As it turned out, a righty-lefty combo of Yennier Cano and Cionel Perez secured the 4-1 Sat victory for Means and two lefties Danny Coulombe and DL Hall locked down the Sunday 5-1 win for Gibson.  Felix The Mountain has been throwing bullpen sessions but I would consider it very doubtful that he can return this season.  He is traveling with the team and though on the IL, you know the presence of the 6' 7 280 pounder who was signed by the Marlins at 16 and is only 28 means a lot to his teammates. 

 

AL and NL wild cards are still be determined this week and it is still wide open with only Tampa Bay definitely in although they will miss two recently injured stars, first baseman Yandy Diaz and second baseman Brandon Lowe.  The schedule has the Red Sox in the spoiler role, playing two at home with Tampa Tu and W and then four on the road in Baltimore. 

 

The Orioles play two at home with Washington before greeting the divisional rival Bosox for the last four at home.  The earliest Baltimore can clinch is Wed with a magic number of 3 (any combination of Balt. wins and TB losses).  

 

Oriole manager Brandon Hyde has been critical of the schedule that put Birds on the road for those 17 games in 17 days.  He hopes for a correction in

the future but how about the Diamondbacks having to make TWO trips to New York in the last weeks of the season. 

 

They didn't too well in the Big City and now find themselves in tie with Cubs for last wild cards with the dangerous Phillies already assured of a place in the tournament. The Reds and Marlins still have chances too, the Giants much less so. 

 

Toronto could be the sleeper team in the AL.  They have been winning series in September and just took a big one at Tampa.  They end season at home against Tampa Bay but first must play the Yankees who are likely to pitch Gerrit Cole on Wed or Thurs.  Stay tuned for some great drama in the AL East.

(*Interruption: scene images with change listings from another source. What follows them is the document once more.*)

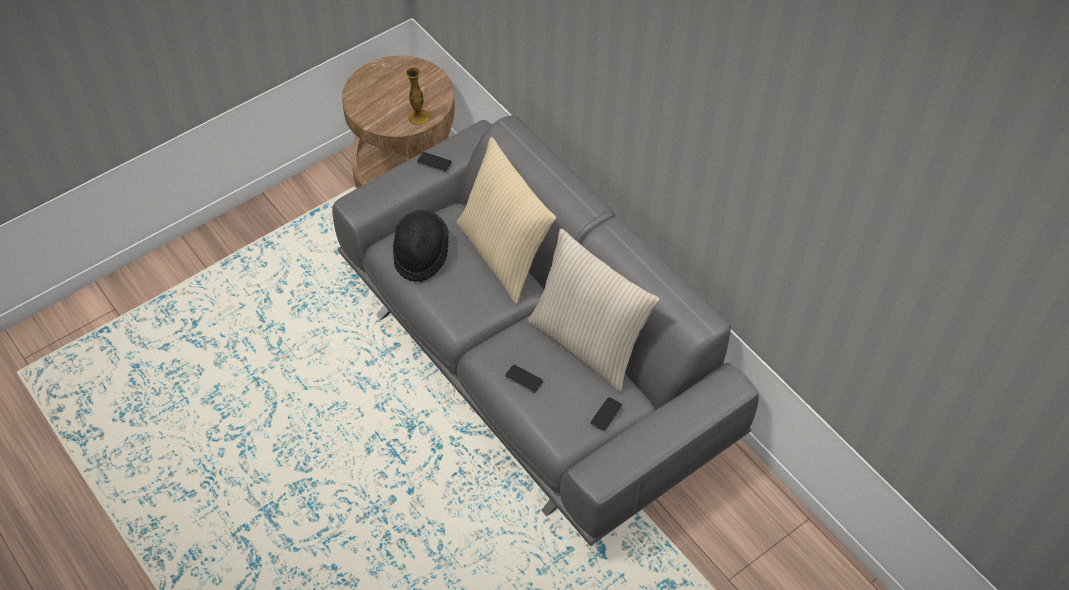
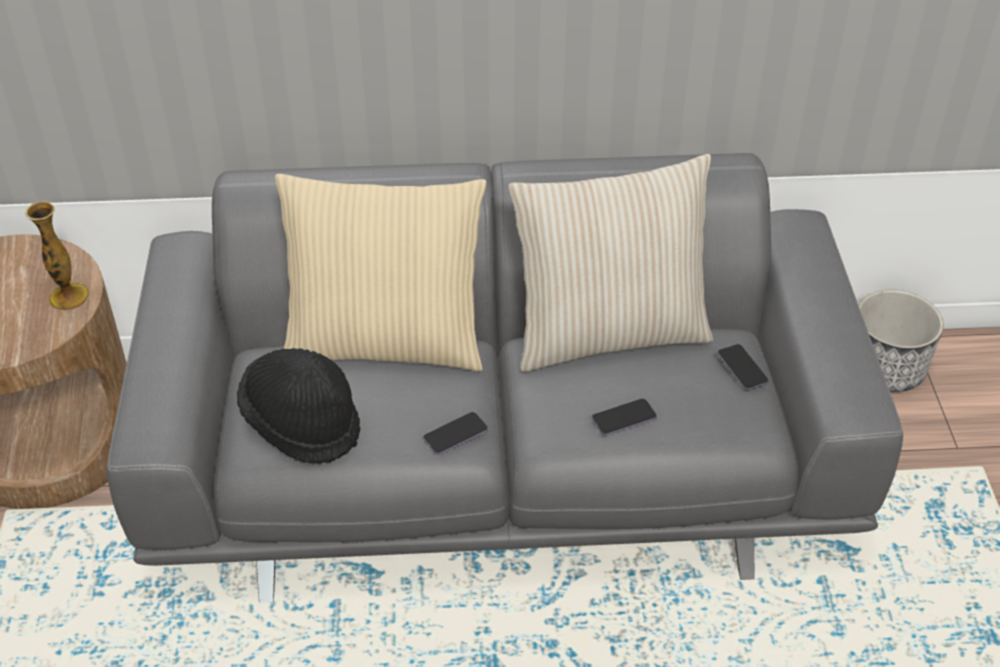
camera: 55 degrees left, 10 degrees down
phone [417,152,452,172] -> phone moved to [423,412,488,455]
none -> planter [859,290,944,392]

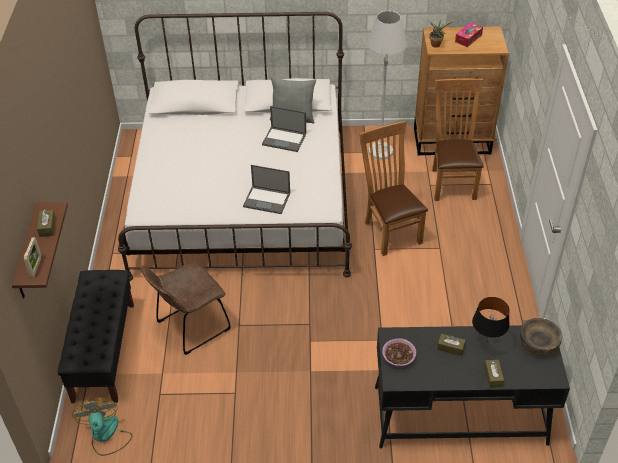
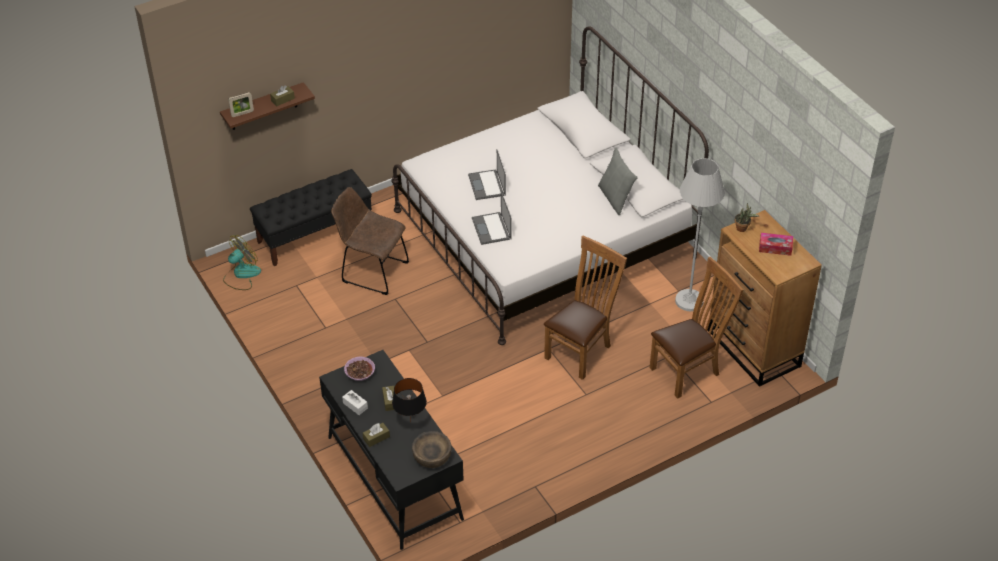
camera: 60 degrees right, 0 degrees up
laptop [262,106,306,152] -> laptop moved to [468,150,506,200]
none -> white tissue box [342,390,368,415]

As well as the AL West where Houston, shockingly swept at home by 102-loss Royals, and Seattle are basically in a Survivor series before Texas

visits Seattle and Houston goes to Arizona to end season. 

 

Let me close with a couple of TCM sporting tips. 

Th Sep 28 8p "A Night At The Opera" (1935) the Marx Brothers classic with a memorable rendition of "Take Me Out to the Ballgame"

 

Su Oct 1 1215A repeated at 10P - "Whiplash" (1948)   A Noir Alley presentation with as seemingly as preposterous a script for even Noir.

But could be a lot of unintended fun.  Dane Clark is a painter turned boxer gets into a triangle with Alexis Smith and Zachary Scott who becomes Clark's manager and names him Mike Angelo. You can't beat the supporting players, Eve Arden and S. K. "Cuddles" Sakall. (Obviously this film has no relation to the "Whiplash" of a few years ago about music that won an Oscar for J. K. Simmons.)

 

Su Oct 1 1015P  "On Moonlight Bay" (1951) - Doris Day as the tomboy who falls in love with next door neighbor Gordon McRae.  In addition to the title tune, we hear "Pack Up Your Troubles In Your Old Kit Bag, and Smile, Smile, Smile".  Those of a certain age will remember this song as I believe the theme song on WOR Radio's morning "Rambling With Gambling" show. 

 

That's all for now.  Take it easy but take it and stay positive, test negative.